▸ Written problem 1
In the news article on Mugabe's growing isolation, find each person reported as having said something, and give their title as the article states it.
▸ Written problem 2
Continue the news article on Mugabe's growing isolation from its last sentence.

Mugabe more isolated

The opposition's pullout from Friday's vote raises pressure on Zimbabwe's leader.

Philimon Bulawayo/Reuters
Under threat: Zimbabwe's main opposition leader Morgan Tsvangirai is now seeking refuge in the Dutch Embassy in Harare, Zimbabwe.
Philimon Bulawayo/Reuters
Crackdown: Police raided the headquarters of Zimbabwe's opposition and detained scores of opposition supporters on Monday.

Opposition leader Morgan Tsvangirai's decision Sunday to pull out of Friday's runoff election is increasing international pressure on President Robert Mugabe to stop the violence and allow a peaceful transfer of power in Zimbabwe.

Zambian President Levy Mwanawasa, chair of the Southern African Development Community (SADC), said Sunday that it is "scandalous for the SADC to remain silent on Zimbabwe."

Now all eyes are trained on South African President Thabo Mbeki, who the SADC has charged with mediating a peaceful solution to the Zimbabwe crisis, including a possible unity government. "I would hope that the leadership [of both parties] would still be open to a process which would result in them coming to some agreement," he said.

Sunday's turn of events may succeed in saving lives – at a time when more than 80 opposition activists have been killed and thousands displaced by pro-government militias – but in diplomatic circles it has had the effect of an ultimatum.

Britain's Africa Minister Mark Malloch Brown said Monday that the United Nations Security Council, the European Union (EU), and the African Union (AU) should consider wider sanctions.

And, as news broke that Mr. Tsvangirai is holing up in the Dutch Embassy in Harare for safety concerns, US Secretary of State Condoleezza Rice said Monday that Mugabe's government cannot be considered legitimate without a fair runoff.

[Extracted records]
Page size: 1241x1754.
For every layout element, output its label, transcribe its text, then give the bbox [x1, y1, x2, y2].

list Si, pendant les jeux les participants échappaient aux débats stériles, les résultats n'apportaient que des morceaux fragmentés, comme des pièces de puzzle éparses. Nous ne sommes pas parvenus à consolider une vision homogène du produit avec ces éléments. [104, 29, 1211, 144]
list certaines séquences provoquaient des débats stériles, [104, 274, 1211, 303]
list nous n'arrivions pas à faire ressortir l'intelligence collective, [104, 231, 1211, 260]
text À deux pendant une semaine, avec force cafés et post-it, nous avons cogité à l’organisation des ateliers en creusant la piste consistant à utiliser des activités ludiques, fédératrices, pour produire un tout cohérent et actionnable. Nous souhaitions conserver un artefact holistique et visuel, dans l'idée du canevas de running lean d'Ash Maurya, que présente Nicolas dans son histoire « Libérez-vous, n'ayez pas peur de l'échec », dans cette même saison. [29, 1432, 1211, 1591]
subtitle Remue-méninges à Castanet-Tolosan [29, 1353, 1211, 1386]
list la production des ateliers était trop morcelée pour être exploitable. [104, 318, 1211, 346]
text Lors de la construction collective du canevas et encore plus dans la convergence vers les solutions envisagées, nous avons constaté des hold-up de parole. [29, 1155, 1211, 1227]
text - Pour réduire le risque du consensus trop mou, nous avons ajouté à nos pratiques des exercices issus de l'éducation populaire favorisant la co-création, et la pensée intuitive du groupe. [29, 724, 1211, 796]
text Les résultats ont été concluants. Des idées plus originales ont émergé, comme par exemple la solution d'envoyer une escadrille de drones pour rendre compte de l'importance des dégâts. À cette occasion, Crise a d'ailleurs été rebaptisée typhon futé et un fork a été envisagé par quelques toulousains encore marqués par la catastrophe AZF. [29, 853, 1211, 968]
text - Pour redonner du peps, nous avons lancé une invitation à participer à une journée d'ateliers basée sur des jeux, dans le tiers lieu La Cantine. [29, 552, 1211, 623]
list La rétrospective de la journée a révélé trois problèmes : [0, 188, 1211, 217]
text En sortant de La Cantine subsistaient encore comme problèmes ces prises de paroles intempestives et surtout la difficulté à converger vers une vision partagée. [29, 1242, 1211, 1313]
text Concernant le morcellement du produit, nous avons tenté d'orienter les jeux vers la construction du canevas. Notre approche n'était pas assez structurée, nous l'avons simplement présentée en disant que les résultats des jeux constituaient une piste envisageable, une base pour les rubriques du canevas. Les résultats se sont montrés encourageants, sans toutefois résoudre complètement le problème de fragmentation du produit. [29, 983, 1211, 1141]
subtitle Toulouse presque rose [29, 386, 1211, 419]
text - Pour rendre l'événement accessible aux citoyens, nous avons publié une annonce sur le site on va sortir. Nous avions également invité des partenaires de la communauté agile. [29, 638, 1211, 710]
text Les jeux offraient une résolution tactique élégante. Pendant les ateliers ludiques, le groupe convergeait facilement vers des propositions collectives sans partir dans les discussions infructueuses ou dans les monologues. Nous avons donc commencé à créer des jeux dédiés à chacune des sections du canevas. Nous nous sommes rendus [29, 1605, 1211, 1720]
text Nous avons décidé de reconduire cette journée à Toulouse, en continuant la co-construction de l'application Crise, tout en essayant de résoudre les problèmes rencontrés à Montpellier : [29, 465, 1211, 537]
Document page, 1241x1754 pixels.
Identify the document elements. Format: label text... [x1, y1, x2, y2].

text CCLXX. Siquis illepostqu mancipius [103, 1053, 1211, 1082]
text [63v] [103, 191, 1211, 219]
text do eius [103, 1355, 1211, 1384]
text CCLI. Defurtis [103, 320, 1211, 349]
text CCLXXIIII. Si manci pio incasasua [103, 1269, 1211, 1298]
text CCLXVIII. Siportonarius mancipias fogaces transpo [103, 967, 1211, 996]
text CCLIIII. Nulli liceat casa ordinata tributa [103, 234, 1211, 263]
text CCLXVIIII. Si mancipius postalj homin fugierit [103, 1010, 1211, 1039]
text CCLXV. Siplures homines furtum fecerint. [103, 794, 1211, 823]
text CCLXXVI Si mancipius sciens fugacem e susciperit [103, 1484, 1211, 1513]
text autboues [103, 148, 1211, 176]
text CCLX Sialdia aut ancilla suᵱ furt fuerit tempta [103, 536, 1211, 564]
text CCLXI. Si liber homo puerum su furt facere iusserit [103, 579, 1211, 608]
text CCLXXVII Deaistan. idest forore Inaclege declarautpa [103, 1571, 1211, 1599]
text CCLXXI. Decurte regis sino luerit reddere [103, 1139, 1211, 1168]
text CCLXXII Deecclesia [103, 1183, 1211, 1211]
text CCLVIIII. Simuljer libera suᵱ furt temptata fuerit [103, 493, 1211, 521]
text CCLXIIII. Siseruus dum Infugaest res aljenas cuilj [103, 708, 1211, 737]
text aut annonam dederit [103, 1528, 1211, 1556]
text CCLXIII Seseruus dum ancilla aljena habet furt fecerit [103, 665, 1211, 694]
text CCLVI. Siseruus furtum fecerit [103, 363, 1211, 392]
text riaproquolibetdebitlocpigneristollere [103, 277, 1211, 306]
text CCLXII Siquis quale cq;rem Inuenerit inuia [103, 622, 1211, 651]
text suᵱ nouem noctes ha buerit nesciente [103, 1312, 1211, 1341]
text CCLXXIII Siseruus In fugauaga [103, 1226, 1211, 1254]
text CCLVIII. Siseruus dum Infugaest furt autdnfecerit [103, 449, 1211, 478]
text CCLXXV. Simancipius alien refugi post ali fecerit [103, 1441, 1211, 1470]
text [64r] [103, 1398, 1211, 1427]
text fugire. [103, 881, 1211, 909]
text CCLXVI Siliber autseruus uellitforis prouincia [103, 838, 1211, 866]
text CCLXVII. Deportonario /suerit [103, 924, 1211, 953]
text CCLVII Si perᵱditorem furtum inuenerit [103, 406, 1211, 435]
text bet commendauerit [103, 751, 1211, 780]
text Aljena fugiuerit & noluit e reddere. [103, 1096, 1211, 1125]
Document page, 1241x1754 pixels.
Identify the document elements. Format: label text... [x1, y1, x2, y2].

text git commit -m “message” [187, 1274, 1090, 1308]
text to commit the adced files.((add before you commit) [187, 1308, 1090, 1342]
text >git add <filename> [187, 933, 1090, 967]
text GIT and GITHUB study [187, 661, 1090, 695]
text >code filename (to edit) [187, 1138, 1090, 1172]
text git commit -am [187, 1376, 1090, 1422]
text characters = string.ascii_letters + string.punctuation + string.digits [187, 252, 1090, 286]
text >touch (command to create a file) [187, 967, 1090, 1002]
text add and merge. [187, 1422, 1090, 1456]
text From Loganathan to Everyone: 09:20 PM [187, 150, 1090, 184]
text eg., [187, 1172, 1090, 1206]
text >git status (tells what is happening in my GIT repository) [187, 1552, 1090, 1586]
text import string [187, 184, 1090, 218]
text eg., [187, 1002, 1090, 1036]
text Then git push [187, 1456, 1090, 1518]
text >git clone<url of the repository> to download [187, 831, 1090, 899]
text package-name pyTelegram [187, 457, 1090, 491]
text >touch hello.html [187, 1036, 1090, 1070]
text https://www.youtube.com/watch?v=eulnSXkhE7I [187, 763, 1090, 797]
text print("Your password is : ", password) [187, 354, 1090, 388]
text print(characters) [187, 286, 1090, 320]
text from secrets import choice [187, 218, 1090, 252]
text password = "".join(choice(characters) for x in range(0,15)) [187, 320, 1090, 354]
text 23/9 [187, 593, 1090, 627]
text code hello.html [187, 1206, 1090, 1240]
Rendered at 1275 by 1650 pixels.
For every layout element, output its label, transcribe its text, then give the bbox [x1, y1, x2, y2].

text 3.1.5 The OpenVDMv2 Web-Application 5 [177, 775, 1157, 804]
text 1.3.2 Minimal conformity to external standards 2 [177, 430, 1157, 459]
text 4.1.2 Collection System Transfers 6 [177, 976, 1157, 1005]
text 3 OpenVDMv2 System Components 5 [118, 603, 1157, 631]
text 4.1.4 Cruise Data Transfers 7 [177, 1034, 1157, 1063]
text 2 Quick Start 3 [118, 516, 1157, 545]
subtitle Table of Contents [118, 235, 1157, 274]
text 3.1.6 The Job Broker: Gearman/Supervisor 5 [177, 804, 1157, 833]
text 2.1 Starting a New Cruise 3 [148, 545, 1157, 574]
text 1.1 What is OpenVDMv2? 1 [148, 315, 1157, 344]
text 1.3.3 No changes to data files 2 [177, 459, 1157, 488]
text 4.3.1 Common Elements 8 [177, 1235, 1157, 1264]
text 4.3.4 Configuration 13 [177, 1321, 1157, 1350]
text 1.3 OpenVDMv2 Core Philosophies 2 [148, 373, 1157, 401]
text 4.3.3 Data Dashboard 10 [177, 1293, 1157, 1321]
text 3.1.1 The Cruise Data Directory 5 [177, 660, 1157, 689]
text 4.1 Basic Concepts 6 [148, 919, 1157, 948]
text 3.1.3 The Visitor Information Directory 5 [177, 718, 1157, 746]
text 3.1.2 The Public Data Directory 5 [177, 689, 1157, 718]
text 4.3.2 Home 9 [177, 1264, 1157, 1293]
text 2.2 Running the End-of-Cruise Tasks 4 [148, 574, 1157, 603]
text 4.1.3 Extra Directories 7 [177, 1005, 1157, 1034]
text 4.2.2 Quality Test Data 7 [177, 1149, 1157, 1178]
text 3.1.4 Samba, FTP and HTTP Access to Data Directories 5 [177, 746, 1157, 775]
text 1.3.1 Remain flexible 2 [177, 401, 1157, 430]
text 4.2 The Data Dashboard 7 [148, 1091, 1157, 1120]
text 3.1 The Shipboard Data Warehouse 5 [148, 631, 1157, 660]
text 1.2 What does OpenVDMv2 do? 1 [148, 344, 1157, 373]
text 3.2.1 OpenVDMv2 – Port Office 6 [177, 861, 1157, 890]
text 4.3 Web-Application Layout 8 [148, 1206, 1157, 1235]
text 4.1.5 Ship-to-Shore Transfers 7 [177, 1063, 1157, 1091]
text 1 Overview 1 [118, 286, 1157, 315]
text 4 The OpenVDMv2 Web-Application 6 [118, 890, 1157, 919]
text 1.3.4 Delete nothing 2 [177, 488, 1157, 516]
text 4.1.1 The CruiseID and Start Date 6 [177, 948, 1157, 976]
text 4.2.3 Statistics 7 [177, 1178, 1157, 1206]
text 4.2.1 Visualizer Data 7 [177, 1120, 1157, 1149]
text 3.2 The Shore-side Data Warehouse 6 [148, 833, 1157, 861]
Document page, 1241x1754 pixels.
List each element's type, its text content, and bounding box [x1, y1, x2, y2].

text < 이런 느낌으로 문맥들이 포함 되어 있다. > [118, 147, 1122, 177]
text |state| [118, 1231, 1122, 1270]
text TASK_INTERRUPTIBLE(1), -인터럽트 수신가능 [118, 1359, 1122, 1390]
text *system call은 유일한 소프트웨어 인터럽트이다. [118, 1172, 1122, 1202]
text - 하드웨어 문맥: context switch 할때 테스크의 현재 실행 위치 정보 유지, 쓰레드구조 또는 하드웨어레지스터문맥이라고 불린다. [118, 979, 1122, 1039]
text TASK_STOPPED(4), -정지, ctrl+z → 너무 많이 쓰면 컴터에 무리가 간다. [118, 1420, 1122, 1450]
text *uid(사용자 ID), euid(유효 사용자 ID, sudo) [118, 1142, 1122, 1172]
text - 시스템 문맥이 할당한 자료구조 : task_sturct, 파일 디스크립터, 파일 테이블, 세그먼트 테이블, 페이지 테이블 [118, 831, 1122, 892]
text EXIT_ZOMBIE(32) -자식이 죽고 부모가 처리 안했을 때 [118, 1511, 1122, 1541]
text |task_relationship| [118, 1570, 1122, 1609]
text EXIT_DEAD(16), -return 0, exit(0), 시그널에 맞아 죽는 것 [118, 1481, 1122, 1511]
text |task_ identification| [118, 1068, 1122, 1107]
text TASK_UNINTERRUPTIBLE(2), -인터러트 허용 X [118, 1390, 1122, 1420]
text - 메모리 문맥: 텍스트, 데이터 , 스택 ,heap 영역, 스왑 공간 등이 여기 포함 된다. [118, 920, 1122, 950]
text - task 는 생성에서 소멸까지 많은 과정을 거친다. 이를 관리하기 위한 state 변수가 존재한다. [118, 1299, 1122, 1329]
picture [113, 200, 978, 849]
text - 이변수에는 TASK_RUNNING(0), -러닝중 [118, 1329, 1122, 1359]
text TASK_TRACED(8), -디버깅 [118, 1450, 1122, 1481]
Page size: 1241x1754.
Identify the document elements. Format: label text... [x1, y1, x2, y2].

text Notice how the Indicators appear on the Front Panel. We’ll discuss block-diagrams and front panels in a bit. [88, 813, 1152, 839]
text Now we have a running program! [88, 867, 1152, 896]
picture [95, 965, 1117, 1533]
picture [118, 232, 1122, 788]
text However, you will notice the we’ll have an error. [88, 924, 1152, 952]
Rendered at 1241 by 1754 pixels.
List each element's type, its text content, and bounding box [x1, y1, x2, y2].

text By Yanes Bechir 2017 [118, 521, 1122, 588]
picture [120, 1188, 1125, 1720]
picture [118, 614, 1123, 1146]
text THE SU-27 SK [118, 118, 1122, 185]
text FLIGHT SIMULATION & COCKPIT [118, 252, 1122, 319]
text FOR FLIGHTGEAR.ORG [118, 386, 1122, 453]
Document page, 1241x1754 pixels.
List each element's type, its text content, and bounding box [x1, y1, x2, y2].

▸ Task response 1
- Levy Mwanawasa, Zambian President and chair of the Southern African Development Community (SADC)
- Thabo Mbeki, South African President
- Mark Malloch Brown, Britain's Africa Minister
- Condoleezza Rice, US Secretary of State

▸ Task response 2
Neighboring countries, frustrated with stalled talks under Mr. Mbeki's tenure may push for fresh efforts, or even for new leadership, in the talks for a power-sharing agreement, observers say. No new details on the makeup of a possible unity government have emerged, however.

"There has been a shift in sentiment on the continent, and not all of it is reported as fully as it should be," says Steven Friedman, a senior analyst at the Institute for Democracy in Southern Africa in Tshwane, as Pretoria, South Africa, is now called. Not holding the runoff election "deprives Mugabe of his legitimacy," Mr. Friedman says, since the previous election of March 29 had him trailing Tsvangirai 47 percent to 43 percent.

While Mugabe is famously impervious to criticism, especially from the West, "effective isolation of the clique that runs Zimbabwe at the moment could create a situation where the mid-level and upper-level members of [Mugabe's ruling ZANU-PF party] reassess their options," says Friedman.

Until recently, African leaders have been reluctant to criticize Mugabe.

Mbeki's government – which currently chairs the UN Security Council – has twice blocked efforts to discuss the Zimbabwe crisis in Security Council meetings.

But all that may be changing, as it becomes clear that Zimbabwe's politics affects all its neighboring countries, sending millions of Zimbabwean refugees into places where they are often not wanted.

"[Tsvangirai's Movement for Democratic Change] took the right decision," says Chris Maroleng, an expert on Zimbabwe at the Institute for Strategic Studies in Tshwane. "This stole the initiative from ZANU-PF."

Having won the first round of the election in March 29, Mr. Maroleng says, the MDC has enough clout to start talks toward a power-sharing agreement with ZANU-PF, and by pulling out of the second round, it has also shown that ZANU-PF's reign of terror undermines its legitimacy.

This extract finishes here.